The authors were loving it. ‘What usually happens,’ said Kevin Crossley-Holland, a literary festival veteran, in one of our Green Room chats, ‘is that you turn up, maybe get some lunch, do your talk and you’re back on the train, maybe to the next one. Here, we’ve got three days together, we can eat and drink together, listen to each other’s talks and relax in the kind of company we love. I’ll certainly come again if I’m asked.’

HQ for the event was the Garrison Library, built by officers at the end of the eighteenth century, complete with a ballroom, to give their minds some distraction from the dissipation that was the only other entertainment. It fell into private use and disrepair until the government acquired it a year and restored it. The ballroom was our Green Room where as many government ministers, gleeful about their new toy, seemed to be in evidence as participants.

One of the passing government members was John Cortes, the minister for the environment.
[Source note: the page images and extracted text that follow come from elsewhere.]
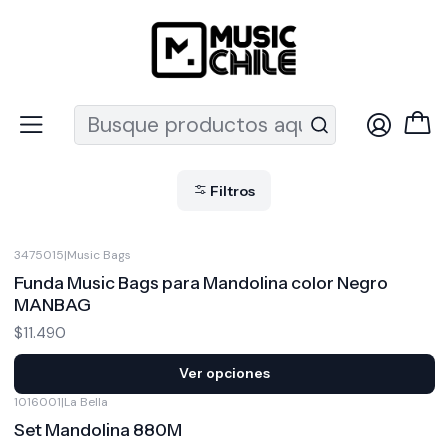
Recuerda que ahora nos puedes encontrar en el MUT
Inicio
Instrumentos de Cuerda
Otros Instrumentos
Otros Instrumentos
Filtros
3475015
|
Music Bags
Funda Music Bags para Mandolina color Negro
MANBAG
$11.490
Ver opciones
1016001
|
La Bella
Set Mandolina 880M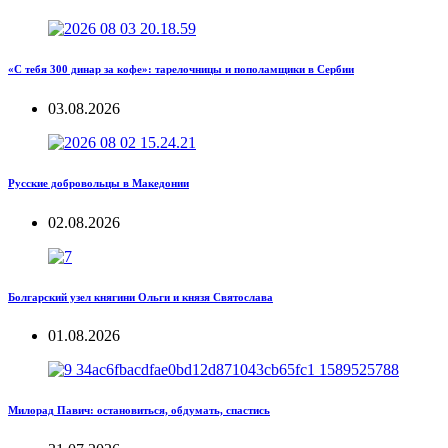
«С тебя 300 динар за кофе»: тарелочницы и пополамщики в Сербии
03.08.2026
Русские добровольцы в Македонии
02.08.2026
Болгарский узел княгини Ольги и князя Святослава
01.08.2026
Милорад Павич: остановиться, обдумать, спастись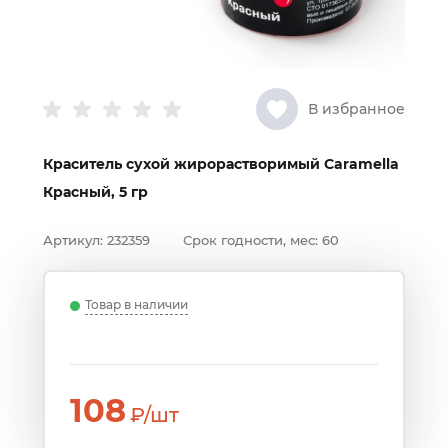
В избранное
Краситель сухой жирорастворимый Caramella
Красный, 5 гр
Артикул:
232359
Срок годности, мес:
60
Товар в наличии
108
₽/шт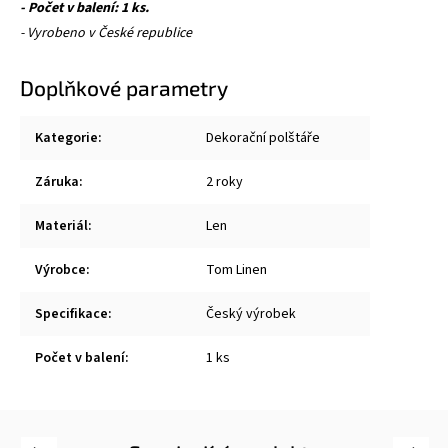
- Počet v balení: 1 ks.
- Vyrobeno v České republice
Doplňkové parametry
Kategorie
:
Dekorační polštáře
Záruka
:
2 roky
Materiál
:
Len
Výrobce
:
Tom Linen
Specifikace
:
Český výrobek
Počet v balení
:
1 ks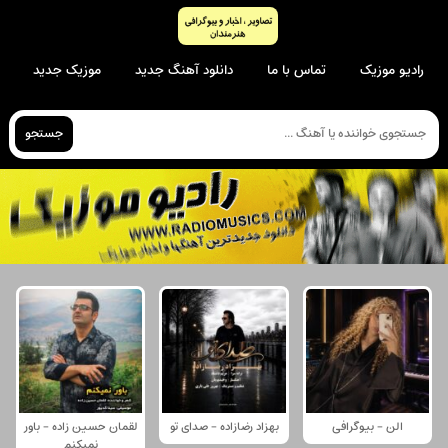
رادیو موزیک
تماس با ما
دانلود آهنگ جدید
موزیک جدید
جستجو
الن - بیوگرافی
بهزاد رضازاده - صدای تو
لقمان حسین زاده - باور
نمیکنم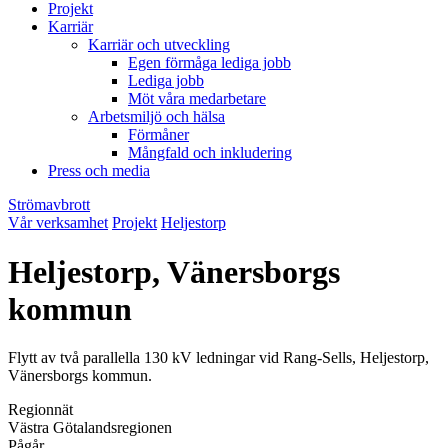
Projekt
Karriär
Karriär och utveckling
Egen förmåga lediga jobb
Lediga jobb
Möt våra medarbetare
Arbetsmiljö och hälsa
Förmåner
Mångfald och inkludering
Press och media
Strömavbrott
Vår verksamhet
Projekt
Heljestorp
Heljestorp, Vänersborgs
kommun
Flytt av två parallella 130 kV ledningar vid Rang-Sells, Heljestorp,
Vänersborgs kommun.
Regionnät
Västra Götalandsregionen
Pågår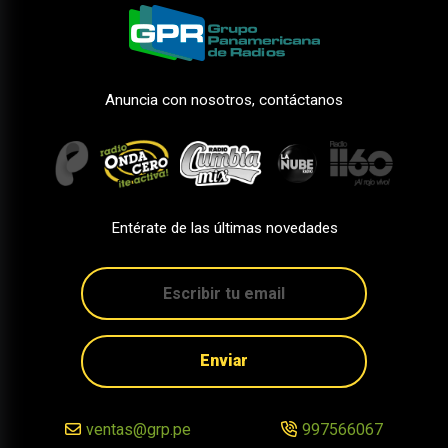
Anuncia con nosotros, contáctanos
Entérate de las últimas novedades
Enviar
ventas@grp.pe
997566067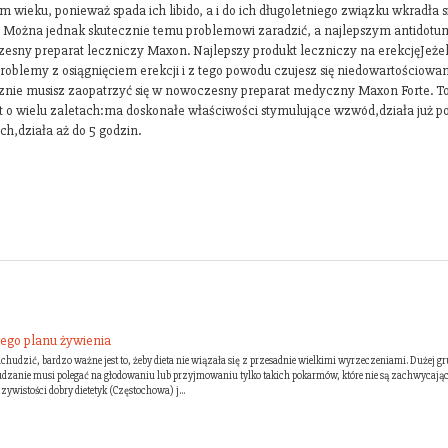
m wieku, ponieważ spada ich libido, a i do ich długoletniego związku wkradła s
. Można jednak skutecznie temu problemowi zaradzić, a najlepszym antidotum
esny preparat leczniczy Maxon. Najlepszy produkt leczniczy na erekcjęJeżel
roblemy z osiągnięciem erekcji i z tego powodu czujesz się niedowartościowa
znie musisz zaopatrzyć się w nowoczesny preparat medyczny Maxon Forte. T
t o wielu zaletach:ma doskonałe właściwości stymulujące wzwód,działa już po
ch,działa aż do 5 godzin.
ego planu żywienia
odchudzić, bardzo ważne jest to, żeby dieta nie wiązała się z przesadnie wielkimi wyrzeczeniami. Dużej gr
hudzanie musi polegać na głodowaniu lub przyjmowaniu tylko takich pokarmów, które nie są zachwycając
wistości dobry dietetyk (Częstochowa) j...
We talked at the end of the weekend, when ticket sales, sponsorship, book sales and feedback from both participants and audiences have all exceeded expectation.
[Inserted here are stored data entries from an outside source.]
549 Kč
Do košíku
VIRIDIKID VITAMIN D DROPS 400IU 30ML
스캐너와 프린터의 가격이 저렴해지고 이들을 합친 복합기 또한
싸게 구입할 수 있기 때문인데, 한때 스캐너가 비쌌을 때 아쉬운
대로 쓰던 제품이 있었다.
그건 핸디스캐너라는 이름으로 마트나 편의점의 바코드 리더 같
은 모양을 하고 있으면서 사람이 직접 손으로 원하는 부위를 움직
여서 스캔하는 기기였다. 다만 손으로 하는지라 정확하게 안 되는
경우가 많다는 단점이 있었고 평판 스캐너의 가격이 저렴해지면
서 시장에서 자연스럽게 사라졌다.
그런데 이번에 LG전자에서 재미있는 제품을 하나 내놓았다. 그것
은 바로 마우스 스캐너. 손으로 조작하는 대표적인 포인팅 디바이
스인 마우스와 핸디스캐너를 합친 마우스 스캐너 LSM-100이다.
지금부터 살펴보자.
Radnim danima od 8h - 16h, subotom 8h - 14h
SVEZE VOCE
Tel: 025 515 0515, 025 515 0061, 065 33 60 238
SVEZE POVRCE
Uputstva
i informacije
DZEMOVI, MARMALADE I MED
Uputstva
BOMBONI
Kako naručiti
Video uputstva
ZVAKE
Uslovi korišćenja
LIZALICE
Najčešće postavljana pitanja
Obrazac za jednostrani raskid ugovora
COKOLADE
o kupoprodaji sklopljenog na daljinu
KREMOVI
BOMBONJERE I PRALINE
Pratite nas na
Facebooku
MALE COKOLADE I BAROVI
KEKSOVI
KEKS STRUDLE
‘Gibraltar really wants to find its place in the world and to be a part of the global community, and if we’ve been trailing behind in anything it’s culture,’ Cortes said. ‘We’ve been bringing music festivals (jazz and pop) and sport, but a literary fest is something new.’

‘Sadly, most people know Gibraltar from the politics in relation to Spain, and we want the world to know more about us than that. I’m a natural scientist by profession and Gibraltar is made of limestone and sandstone, it has unique species of plants and wildlife, but it’s a crossroads of migration so it’s a microcosm of diversity that accepts and welcomes passage through, human and wildlife. We’re very small, geographically a peninsular but in many ways an island, very diverse having brought in so many cultures – my ancestry is mainly Genoese – and it’s gelled into this thing we call the Gibraltarian. This is a way of finding out who that is in the 21st century.’